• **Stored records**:
----
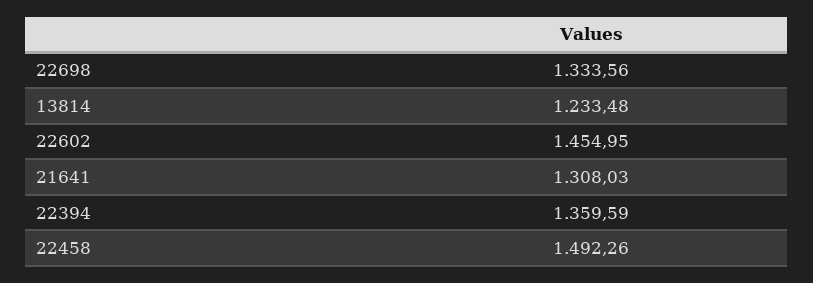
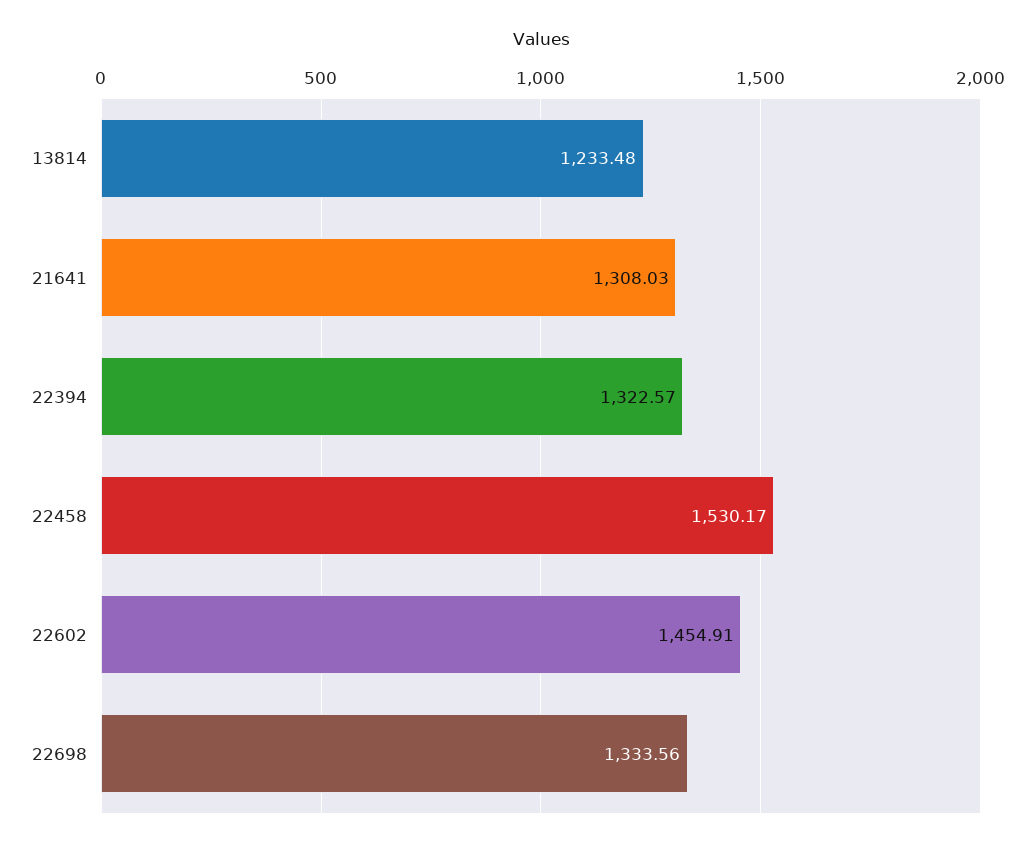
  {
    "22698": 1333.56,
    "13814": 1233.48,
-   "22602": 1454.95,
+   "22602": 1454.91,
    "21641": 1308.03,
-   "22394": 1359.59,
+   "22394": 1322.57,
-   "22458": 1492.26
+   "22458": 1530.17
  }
----
• **Exercise instructions**: From the first record above to the last, output each one exactly and omit the pictures.

• **Task output**:
  {
    "22698": 1333.56,
    "13814": 1233.48,
-   "22602": 1454.95,
+   "22602": 1454.91,
    "21641": 1308.03,
-   "22394": 1359.59,
+   "22394": 1322.57,
-   "22458": 1492.26
+   "22458": 1530.17
  }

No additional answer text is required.